By the end of the day, each fencer contributed at least one win to the women’s overall bout score. The team utilized every athlete on its roster with substitutes throughout the tournament so that individual fencers could accumulate the number of bouts needed to qualify for NCAA regionals.

“I think that now that we are in the peak of our season — our team’s fencing has also hit its peak,” Miller added. “We finally put what we have been working on in practice in play at this competition, and it worked out well for everyone.”

The men faced the same opponents as the women with the exception of Queens College, which doesn’t have a men’s team.
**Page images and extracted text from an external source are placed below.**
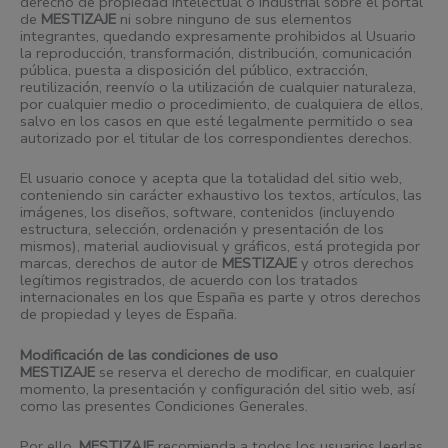
derecho de propiedad intelectual o industrial sobre el portal
de
MESTIZAJE
ni sobre ninguno de sus elementos
integrantes, quedando expresamente prohibidos al Usuario
la reproducción, transformación, distribución, comunicación
pública, puesta a disposición del público, extracción,
reutilización, reenvío o la utilización de cualquier naturaleza,
por cualquier medio o procedimiento, de cualquiera de ellos,
salvo en los casos en que esté legalmente permitido o sea
autorizado por el titular de los correspondientes derechos.
El usuario conoce y acepta que la totalidad del sitio web,
conteniendo sin carácter exhaustivo los textos, artículos, las
imágenes, los diseños, software, contenidos (incluyendo
estructura, selección, ordenación y presentación de los
mismos), material audiovisual y gráficos, está protegida por
marcas, derechos de autor de
MESTIZAJE
y otros derechos
legítimos registrados, de acuerdo con los tratados
internacionales en los que España es parte y otros derechos
de propiedad y leyes de España.
Modificación de las condiciones de uso
MESTIZAJE
se reserva el derecho de modificar, en cualquier
momento, la presentación y configuración del sitio web, así
como las presentes Condiciones Generales.
Por ello,
MESTIZAJE
recomienda a todos los usuarios leerlas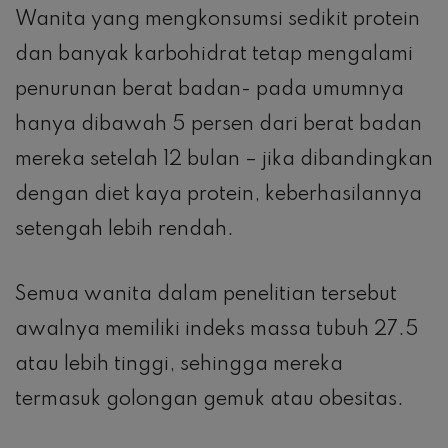
Wanita yang mengkonsumsi sedikit protein
dan banyak karbohidrat tetap mengalami
penurunan berat badan- pada umumnya
hanya dibawah 5 persen dari berat badan
mereka setelah 12 bulan – jika dibandingkan
dengan diet kaya protein, keberhasilannya
setengah lebih rendah.
Semua wanita dalam penelitian tersebut
awalnya memiliki indeks massa tubuh 27.5
atau lebih tinggi, sehingga mereka
termasuk golongan gemuk atau obesitas.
Its only loss came early in the day against Sacred Heart, by the same heartbreaking 14–13 verdict that echoed in the halls of Payne Whitney just a few weeks ago.

“It didn’t come down to the last bout this time,” epeeist Peter Cohen ’14 said. “They fought harder and came out on top.”
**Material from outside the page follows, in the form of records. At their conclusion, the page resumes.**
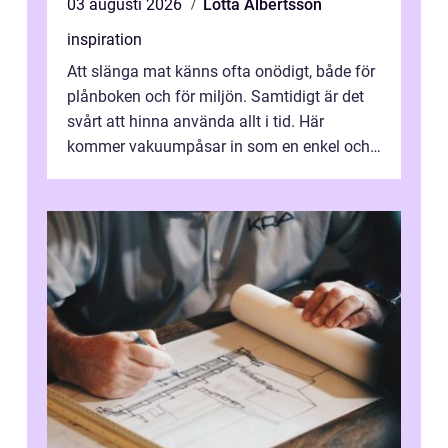
03 augusti 2026
Lotta Albertsson
inspiration
Att slänga mat känns ofta onödigt, både för
plånboken och för miljön. Samtidigt är det
svårt att hinna använda allt i tid. Här
kommer vakuumpåsar in som en enkel och
effektiv lösning. Genom att ta bor...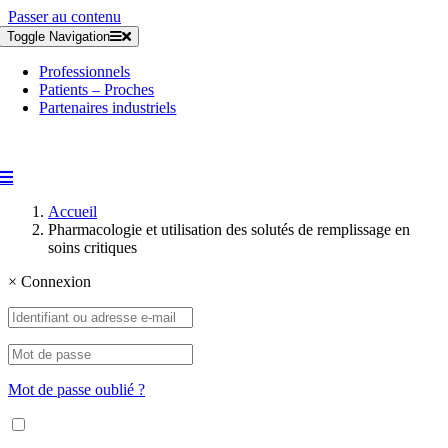
Passer au contenu
Toggle Navigation
Professionnels
Patients – Proches
Partenaires industriels
Accueil
Pharmacologie et utilisation des solutés de remplissage en
soins critiques
×
Connexion
Mot de passe oublié ?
The Bulldogs bounced back and defeated Drew and Vassar by final scores of 22–5 and 17–10, respectively.

“We were all really warmed up at that point and had a good mindset,” said Cohen. “We were all fencing really hard.”

Team captain Cornelius Saunders ’14 added that one of the team’s greatest strengths at the tournament was its depth. The Elis were able to put in substitutes confidently and gave younger fencers the opportunity to compete and win.

Individual performances that contributed to the team’s success included an undefeated streak by Cohen, who competed in five bouts, and a 3–0 record posted by sabreur Nathaniel Benzimra ’13 against Sacred Heart.

As the fencing teams use their final week before the Ivy League Championship to tie loose ends and work on individual technique, they look ahead with full awareness of their capability.

“Our team is very talented,” Saunders said. “I know that we can win, but on any given day it’s about who wants it more, how much energy you can put into it. We have most of our hard competitions on the first day, so going into it we need to be ready, high on energy. If we have that, we can win.”

The fencing teams will pack their bags this weekend as they hit the road for the Ivy League Championship, which will take place at Harvard University Feb. 9 and 10.